Seringkali malah kami berjualan sehari penuh. Laku atau tidak, biar Tuhan yang menilai ikhtiar kami...
Begitu jawaban salah seorang ibu penjual asongan lainnya, ketika saya tanyai, biasanya mereka berjualan berapa jam dalam sehari. Tak ada meja kerja, AC, atau laptop dengan foto keluarga di sampingnya. Para ibu ini bekerja di sekitar dua sampai tiga titik pantai. Yang beruntung, suami atau keluarga mereka akan mengantar atau menjemput dengan naik motor. Buat yang tidak, berjalan kaki puluhan kilometer adalah 'olahraga' keseharian mereka.
Pantai Tanjung Aan, Lombok Tengah, Rabu 15 Desember lalu sudah terik di pukul 9 pagi. Langit dan laut tampak serba biru. Pasir putih sehalus tepung, memaksa langkah dan jejak kaki agak terseret. Tak jarang, kaki terbenam. Pasir putih nan halus ini jugalah, yang memahat betis para ibu penjual ini. Balung kawat tulang wesi ala Lombok, di sekitar 5 sampai 7 spot pantai di DSP (Daerah Super Prioritas) Mandalika.

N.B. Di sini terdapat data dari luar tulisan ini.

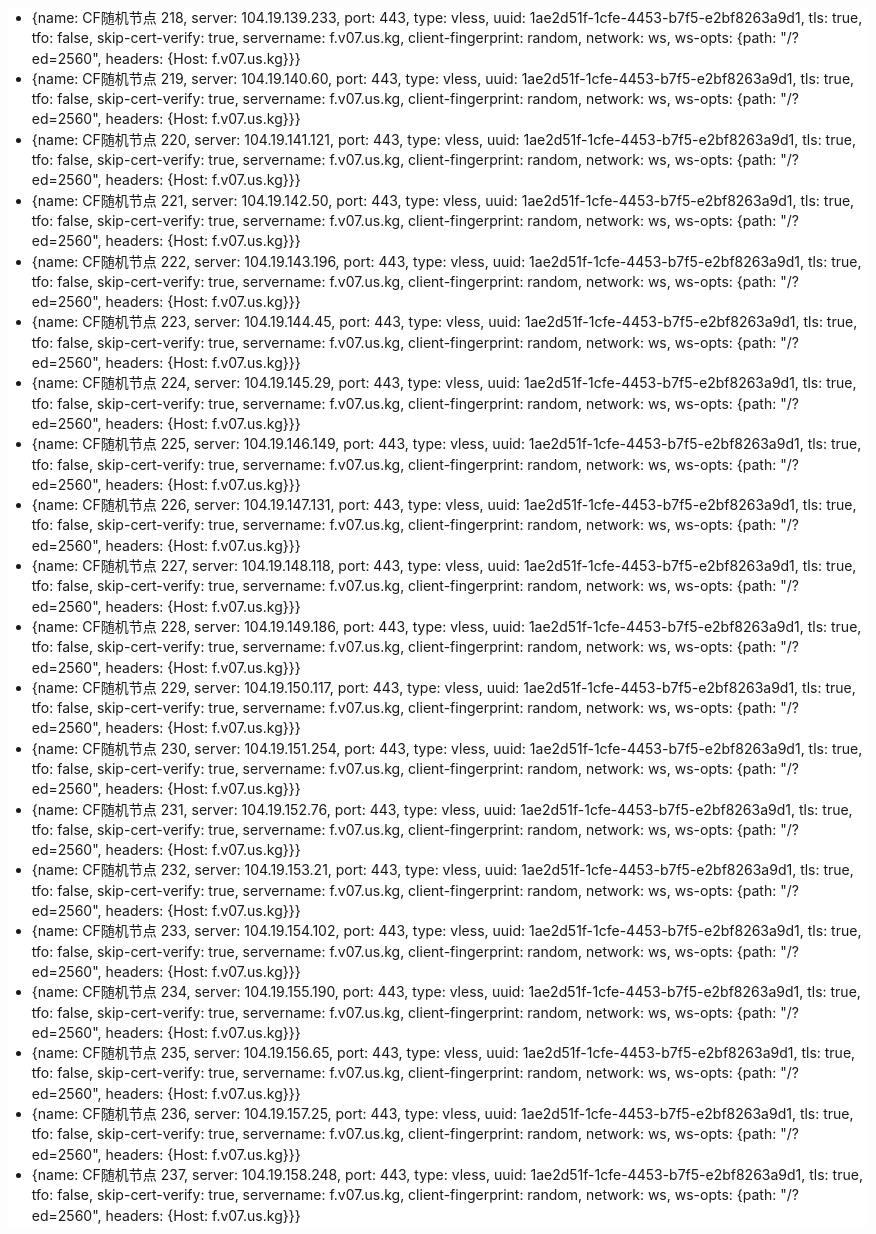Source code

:  - {name: CF随机节点 218, server: 104.19.139.233, port: 443, type: vless, uuid: 1ae2d51f-1cfe-4453-b7f5-e2bf8263a9d1, tls: true, tfo: false, skip-cert-verify: true, servername: f.v07.us.kg, client-fingerprint: random, network: ws, ws-opts: {path: "/?ed=2560", headers: {Host: f.v07.us.kg}}}
  - {name: CF随机节点 219, server: 104.19.140.60, port: 443, type: vless, uuid: 1ae2d51f-1cfe-4453-b7f5-e2bf8263a9d1, tls: true, tfo: false, skip-cert-verify: true, servername: f.v07.us.kg, client-fingerprint: random, network: ws, ws-opts: {path: "/?ed=2560", headers: {Host: f.v07.us.kg}}}
  - {name: CF随机节点 220, server: 104.19.141.121, port: 443, type: vless, uuid: 1ae2d51f-1cfe-4453-b7f5-e2bf8263a9d1, tls: true, tfo: false, skip-cert-verify: true, servername: f.v07.us.kg, client-fingerprint: random, network: ws, ws-opts: {path: "/?ed=2560", headers: {Host: f.v07.us.kg}}}
  - {name: CF随机节点 221, server: 104.19.142.50, port: 443, type: vless, uuid: 1ae2d51f-1cfe-4453-b7f5-e2bf8263a9d1, tls: true, tfo: false, skip-cert-verify: true, servername: f.v07.us.kg, client-fingerprint: random, network: ws, ws-opts: {path: "/?ed=2560", headers: {Host: f.v07.us.kg}}}
  - {name: CF随机节点 222, server: 104.19.143.196, port: 443, type: vless, uuid: 1ae2d51f-1cfe-4453-b7f5-e2bf8263a9d1, tls: true, tfo: false, skip-cert-verify: true, servername: f.v07.us.kg, client-fingerprint: random, network: ws, ws-opts: {path: "/?ed=2560", headers: {Host: f.v07.us.kg}}}
  - {name: CF随机节点 223, server: 104.19.144.45, port: 443, type: vless, uuid: 1ae2d51f-1cfe-4453-b7f5-e2bf8263a9d1, tls: true, tfo: false, skip-cert-verify: true, servername: f.v07.us.kg, client-fingerprint: random, network: ws, ws-opts: {path: "/?ed=2560", headers: {Host: f.v07.us.kg}}}
  - {name: CF随机节点 224, server: 104.19.145.29, port: 443, type: vless, uuid: 1ae2d51f-1cfe-4453-b7f5-e2bf8263a9d1, tls: true, tfo: false, skip-cert-verify: true, servername: f.v07.us.kg, client-fingerprint: random, network: ws, ws-opts: {path: "/?ed=2560", headers: {Host: f.v07.us.kg}}}
  - {name: CF随机节点 225, server: 104.19.146.149, port: 443, type: vless, uuid: 1ae2d51f-1cfe-4453-b7f5-e2bf8263a9d1, tls: true, tfo: false, skip-cert-verify: true, servername: f.v07.us.kg, client-fingerprint: random, network: ws, ws-opts: {path: "/?ed=2560", headers: {Host: f.v07.us.kg}}}
  - {name: CF随机节点 226, server: 104.19.147.131, port: 443, type: vless, uuid: 1ae2d51f-1cfe-4453-b7f5-e2bf8263a9d1, tls: true, tfo: false, skip-cert-verify: true, servername: f.v07.us.kg, client-fingerprint: random, network: ws, ws-opts: {path: "/?ed=2560", headers: {Host: f.v07.us.kg}}}
  - {name: CF随机节点 227, server: 104.19.148.118, port: 443, type: vless, uuid: 1ae2d51f-1cfe-4453-b7f5-e2bf8263a9d1, tls: true, tfo: false, skip-cert-verify: true, servername: f.v07.us.kg, client-fingerprint: random, network: ws, ws-opts: {path: "/?ed=2560", headers: {Host: f.v07.us.kg}}}
  - {name: CF随机节点 228, server: 104.19.149.186, port: 443, type: vless, uuid: 1ae2d51f-1cfe-4453-b7f5-e2bf8263a9d1, tls: true, tfo: false, skip-cert-verify: true, servername: f.v07.us.kg, client-fingerprint: random, network: ws, ws-opts: {path: "/?ed=2560", headers: {Host: f.v07.us.kg}}}
  - {name: CF随机节点 229, server: 104.19.150.117, port: 443, type: vless, uuid: 1ae2d51f-1cfe-4453-b7f5-e2bf8263a9d1, tls: true, tfo: false, skip-cert-verify: true, servername: f.v07.us.kg, client-fingerprint: random, network: ws, ws-opts: {path: "/?ed=2560", headers: {Host: f.v07.us.kg}}}
  - {name: CF随机节点 230, server: 104.19.151.254, port: 443, type: vless, uuid: 1ae2d51f-1cfe-4453-b7f5-e2bf8263a9d1, tls: true, tfo: false, skip-cert-verify: true, servername: f.v07.us.kg, client-fingerprint: random, network: ws, ws-opts: {path: "/?ed=2560", headers: {Host: f.v07.us.kg}}}
  - {name: CF随机节点 231, server: 104.19.152.76, port: 443, type: vless, uuid: 1ae2d51f-1cfe-4453-b7f5-e2bf8263a9d1, tls: true, tfo: false, skip-cert-verify: true, servername: f.v07.us.kg, client-fingerprint: random, network: ws, ws-opts: {path: "/?ed=2560", headers: {Host: f.v07.us.kg}}}
  - {name: CF随机节点 232, server: 104.19.153.21, port: 443, type: vless, uuid: 1ae2d51f-1cfe-4453-b7f5-e2bf8263a9d1, tls: true, tfo: false, skip-cert-verify: true, servername: f.v07.us.kg, client-fingerprint: random, network: ws, ws-opts: {path: "/?ed=2560", headers: {Host: f.v07.us.kg}}}
  - {name: CF随机节点 233, server: 104.19.154.102, port: 443, type: vless, uuid: 1ae2d51f-1cfe-4453-b7f5-e2bf8263a9d1, tls: true, tfo: false, skip-cert-verify: true, servername: f.v07.us.kg, client-fingerprint: random, network: ws, ws-opts: {path: "/?ed=2560", headers: {Host: f.v07.us.kg}}}
  - {name: CF随机节点 234, server: 104.19.155.190, port: 443, type: vless, uuid: 1ae2d51f-1cfe-4453-b7f5-e2bf8263a9d1, tls: true, tfo: false, skip-cert-verify: true, servername: f.v07.us.kg, client-fingerprint: random, network: ws, ws-opts: {path: "/?ed=2560", headers: {Host: f.v07.us.kg}}}
  - {name: CF随机节点 235, server: 104.19.156.65, port: 443, type: vless, uuid: 1ae2d51f-1cfe-4453-b7f5-e2bf8263a9d1, tls: true, tfo: false, skip-cert-verify: true, servername: f.v07.us.kg, client-fingerprint: random, network: ws, ws-opts: {path: "/?ed=2560", headers: {Host: f.v07.us.kg}}}
  - {name: CF随机节点 236, server: 104.19.157.25, port: 443, type: vless, uuid: 1ae2d51f-1cfe-4453-b7f5-e2bf8263a9d1, tls: true, tfo: false, skip-cert-verify: true, servername: f.v07.us.kg, client-fingerprint: random, network: ws, ws-opts: {path: "/?ed=2560", headers: {Host: f.v07.us.kg}}}
  - {name: CF随机节点 237, server: 104.19.158.248, port: 443, type: vless, uuid: 1ae2d51f-1cfe-4453-b7f5-e2bf8263a9d1, tls: true, tfo: false, skip-cert-verify: true, servername: f.v07.us.kg, client-fingerprint: random, network: ws, ws-opts: {path: "/?ed=2560", headers: {Host: f.v07.us.kg}}}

Kami Pekerja Lepas Nan Merdeka
Tolong beli dagangan saya juga. Capek, tadi jalan kaki ke sini dari Tanjung Aan. Kalau ada yang laku, hari ini saya bisa istirahat lebih awal. Tolong ya bu..
Lain waktu, kalimat rayuan inilah yang muncul dari salah seorang ibu penjual lainnya. Saat itu, saya sedang memborong tenun sarung sholat untuk lelaki. Seorang teman blogger dari Semarang, ingin menjadikan sarung tenun Lombok sebagai bingkisan peringatan 40 hari keluarganya.
Jarak dari pantai Tanjung Aan ke pantai Mandalika sekitar 8km. Ibu tersebut hanya berbicara sekali. Wajah lelahnya gagal tertutupi. Saya mengambil 5 sarung dari si ibu, dan berikan senyum permakluman ke sekitar belasan pedagang asongan lain yang merubung saya.
Satu sarung tenun berharga 25K idr di ibu-ibu pedagang asongan. Di sentra tenun atau spot mainstream tempat belanja, sarung yang sama tak bisa lebih rendah lagi dari harga 75K idr. Demikian juga dengan syal. Syal ukuran sekitar 7 x 30 cm, di pantai bisa kita beli seharga 10K idr berbanding 20K idr di spot wisata lainnya.
Di Desember tahun ini, kelompok ibu pekerja lepas ini mungkin bisa dibilang sedikit merdeka. Merdeka dalam hal apa? Pedagang asongan di pantai-pantai cantik di Lombok ini kini bertambah. Anak-anak lelaki dan perempuan, menjual koleksi gelang. Benar lebih ringan dibandingkan tumpukan kain tenun dan sarung. Namun, secara ruang dan jam kerja, mereka sama berkalang terik matahari atau gerah dari mendung kelabu tebal. Berjalan terseok di angin pancaroba yang keras, atau bahkan mungkin harus berlari kencang, meraih tempat berteduh di hujan yang lebat.